I'm talking here about matrices of Pearson correlations.
I've often heard it said that all correlation matrices must be positive semidefinite. My understanding is that positive definite matrices must have eigenvalues $> 0$, while positive semidefinite matrices must have eigenvalues $\ge 0$. This makes me think that my question can be rephrased as "Is it possible for correlation matrices to have an eigenvalue $= 0$?"
Is it possible for a correlation matrix (generated from empirical data, with no missing data) to have an eigenvalue $= 0$, or an eigenvalue $< 0$? What if it was a population correlation matrix instead?
I read at the top answer to this question about covariance matrices that
Consider three variables, $X$, $Y$ and $Z = X+Y$. Their covariance
matrix, $M$, is not positive definite, since there's a vector $z$ ($=
(1, 1, -1)'$) for which $z'Mz$ is not positive.
However, if instead of a covariance matrix I do those calculations on a correlation matrix then $z'Mz$ comes out as positive. Thus I think that maybe the situation is different for correlation and covariance matrices.
My reason for asking is that I got asked over on stackoverflow, in relation to a question I asked there.
Best Answer
Correlation matrices need not be positive definite.
Consider a scalar random variable X having non-zero variance.
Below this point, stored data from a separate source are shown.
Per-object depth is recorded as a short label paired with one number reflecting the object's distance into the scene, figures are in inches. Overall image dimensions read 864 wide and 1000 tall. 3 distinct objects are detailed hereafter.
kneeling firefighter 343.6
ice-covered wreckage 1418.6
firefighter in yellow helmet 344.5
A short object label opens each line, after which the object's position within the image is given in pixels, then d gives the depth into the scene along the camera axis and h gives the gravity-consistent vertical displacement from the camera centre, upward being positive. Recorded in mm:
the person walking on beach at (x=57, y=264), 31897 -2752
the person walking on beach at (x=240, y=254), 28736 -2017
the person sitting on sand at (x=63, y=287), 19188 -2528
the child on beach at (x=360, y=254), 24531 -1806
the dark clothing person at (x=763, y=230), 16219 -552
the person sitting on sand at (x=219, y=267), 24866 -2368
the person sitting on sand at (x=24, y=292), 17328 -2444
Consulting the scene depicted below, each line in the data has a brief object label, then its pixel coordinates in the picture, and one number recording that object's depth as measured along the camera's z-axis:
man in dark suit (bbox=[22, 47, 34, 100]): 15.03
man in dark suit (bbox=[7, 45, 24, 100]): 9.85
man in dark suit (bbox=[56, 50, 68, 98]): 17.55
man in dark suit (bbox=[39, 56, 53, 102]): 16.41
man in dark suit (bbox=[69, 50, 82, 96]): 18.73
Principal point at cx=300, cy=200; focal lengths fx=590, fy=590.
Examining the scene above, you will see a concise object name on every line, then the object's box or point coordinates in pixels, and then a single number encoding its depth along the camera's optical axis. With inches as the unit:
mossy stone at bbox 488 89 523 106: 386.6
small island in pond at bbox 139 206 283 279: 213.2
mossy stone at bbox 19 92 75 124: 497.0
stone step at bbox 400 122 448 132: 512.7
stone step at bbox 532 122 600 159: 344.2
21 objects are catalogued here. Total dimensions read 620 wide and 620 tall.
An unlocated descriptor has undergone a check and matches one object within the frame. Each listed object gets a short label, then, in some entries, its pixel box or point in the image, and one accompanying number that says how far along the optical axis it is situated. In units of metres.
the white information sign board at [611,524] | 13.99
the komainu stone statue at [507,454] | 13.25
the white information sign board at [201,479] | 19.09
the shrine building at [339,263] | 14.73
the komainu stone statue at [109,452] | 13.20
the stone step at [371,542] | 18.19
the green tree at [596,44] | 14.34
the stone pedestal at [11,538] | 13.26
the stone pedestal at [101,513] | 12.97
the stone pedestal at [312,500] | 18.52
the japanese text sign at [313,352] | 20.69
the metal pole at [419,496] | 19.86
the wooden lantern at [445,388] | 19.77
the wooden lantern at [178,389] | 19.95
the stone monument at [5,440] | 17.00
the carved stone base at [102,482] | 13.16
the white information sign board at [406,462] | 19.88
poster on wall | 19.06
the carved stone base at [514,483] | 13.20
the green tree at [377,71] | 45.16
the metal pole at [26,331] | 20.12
Then the correlation matrix of X with itself is the matrix of all ones, which is positive semi-definite, but not positive definite.
As for sample correlation, consider sample data for the above, having first observation 1 and 1, and second observation 2 and 2. This results in sample correlation being the matrix of all ones, so not positive definite.
A sample correlation matrix, if computed in exact arithmetic (i.e., with no roundoff error) can not have negative eigenvalues.